Malachias and his family are hardly alone. A 2020 report of the U.S. Organ Procurement and Transplantation Network and the Scientific Registry of Transplant Recipients indicated that more than 42,000 transplants are performed in the U.S. every year and that 430,000 people are living with such transplants. The more successful the transplants are and the longer they last, the greater the risk recipients have of contracting cancer.
And the cancer patients of the future won’t just be older adults, Blosser says. “The growth in the number of younger recipients who are likely to live longer means the chance of an increase in the number of younger cancer patients. That’s where the research arm comes in. Blossser says the center’s goal is to focus on three key areas—population trends, patient outcomes and clinical research. Population trends are important because they help determine what significant risks people might have for cancer, their likelihood of remission with certain treatments and even whether certain types of patients are at greater risk for certain types of cancer. Reviewing patient-reported outcomes through surveys they fill out themselves also provides insight into what role social factors like racism, education level, insurance and environment play in recovery when someone develops cancer.
Clinical translational research is also important because it allows the CICT to take basic research about the immune system and combine it with discoveries made within CICT itself to improve treatment. At present, most of the focus is on lymphoma and kidney cancer because they are the biggest killers of transplant patients, Blosser points out.
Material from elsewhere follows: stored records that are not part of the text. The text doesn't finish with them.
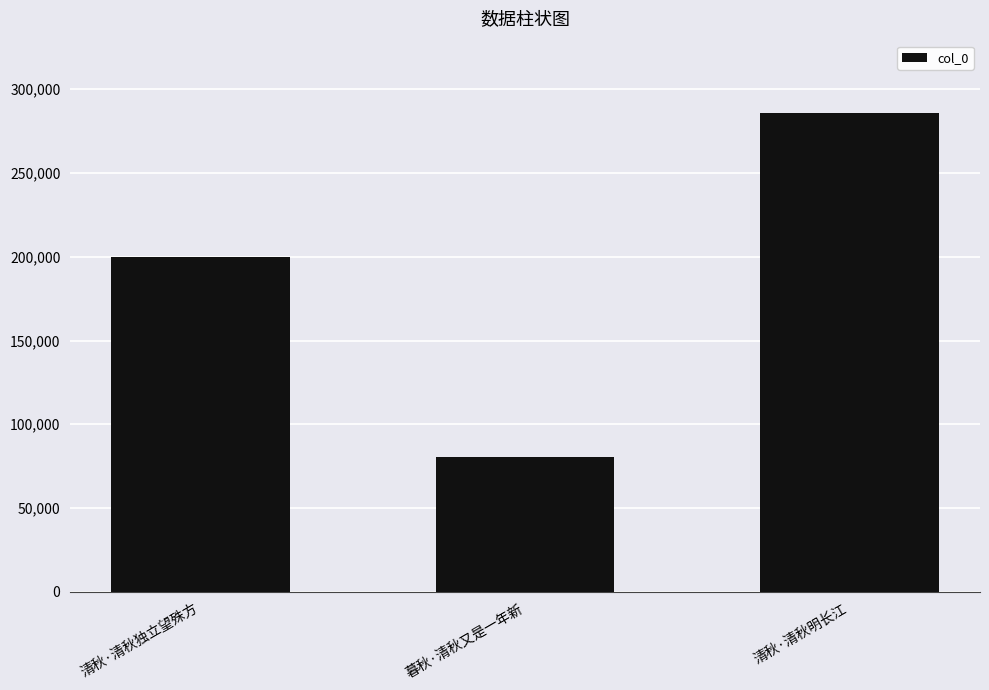

How many data points are less than 200096?

1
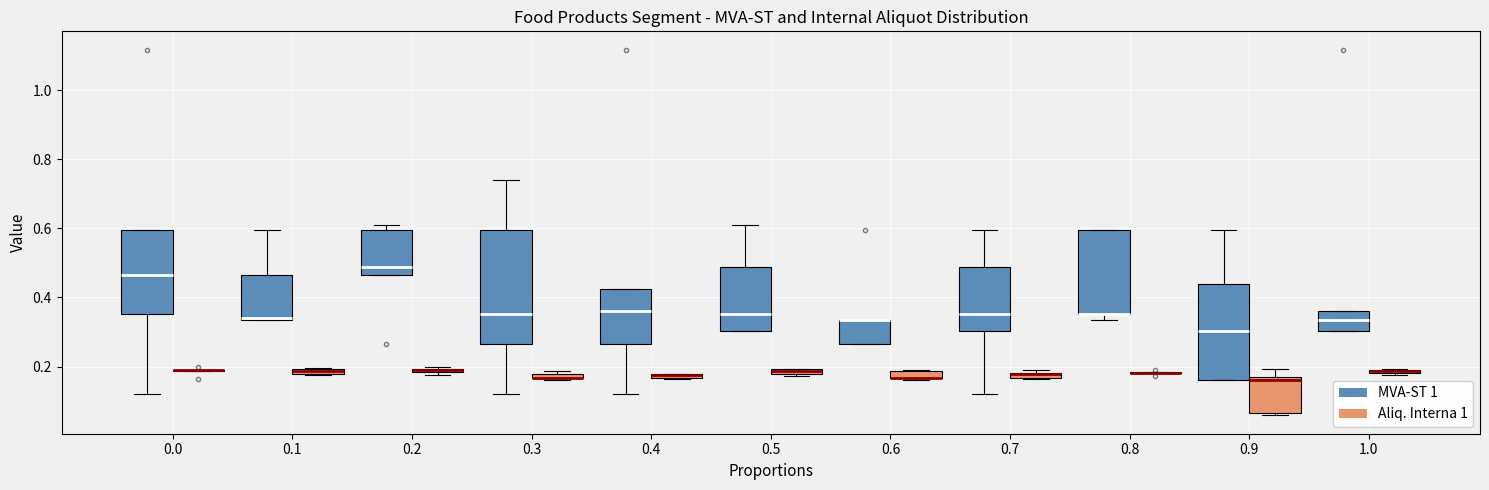

Where does the lower whisker of the box for 0.7 (MVA-ST 1) end on the y-axis? The values are not printed on the chart, so give them approximately, as read against the axis.

0.12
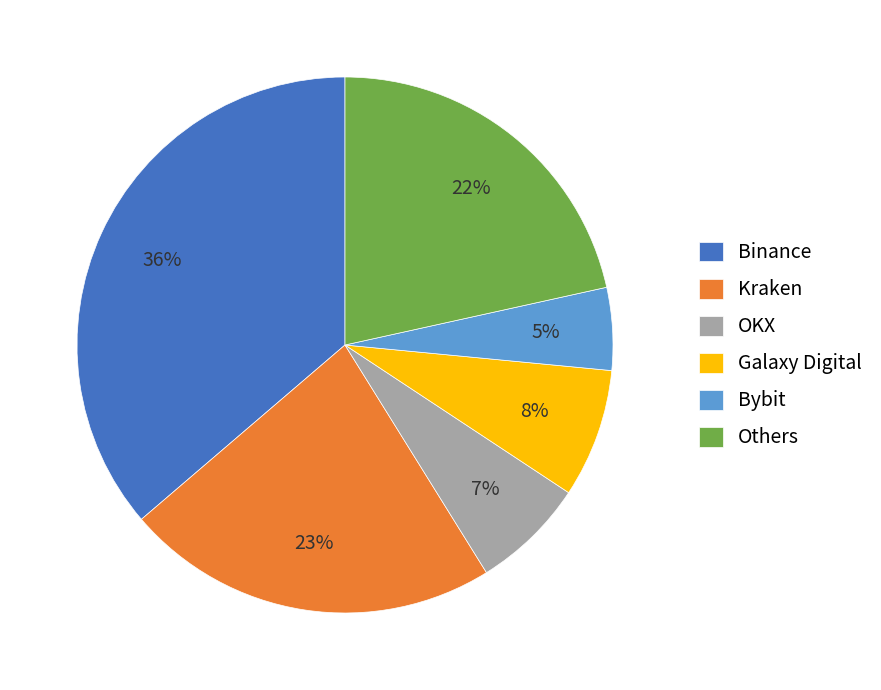

Between Bybit and OKX, which is larger?

OKX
Creating a patient registry is equally significant. Having what Blosser sees as the only registry that has patient data from cancer centers and programs across the country allows CICT to collect vital data it can use later. As an example, he says the center would be able to look at outcomes for similar patients under similar conditions to determine which approaches appear to work best. In addition, it could help identify ideal candidates for a variety of research projects.
Blosser says he hopes the program will grow from just collecting data to obtaining blood and tissue samples from every patient. “Having the tissue or the blood would then give us the chance to dive even deeper into what it is about that person’s cancer, for instance, at the biological level that allows them to respond better than someone who doesn’t respond.” That goal will have to wait until the CICT has the funding and the space, however.
Blosser has a fundraiser page on the Fred Hutch Cancer Center site through which he hopes to raise $50,000. Tami Sadusky, a recipient of three organ transplants and the founder of the Endowed Fund for Diabetes, Kidney and Transplant Research at the UW, is a big supporter of the CICT’s work and the clinic’s approach. “I think it will make a huge difference,” she says.
When Blosser isn’t treating patients or working on grants to secure additional funding, he is focused on recruiting more patients and organizations to join the registry to improve its diversity and accuracy. “It’s relatively easy to study people who have money and come to the Hutch. It’s much more difficult to do well-done research for people who have limited means, who are underrepresented or are marginalized. Those patients are at higher risk for these conditions that we are talking about,” he says.
“The work that I do is personal in that I’m driven by my personal experience. It’s also personal in that every single person I meet helps me be a better person,” whether that’s a patient he treats at the clinic or the young transplant patients he sees at Seattle Children’s, patients he knows he will see years down the road at the COTC.
“I want to raise awareness that this is not something that is an old-person problem. It’s a risk for all of our transplant patients, even young adults who develop cancer because they got their first transplant when they were 3 years old or 10 or 16.”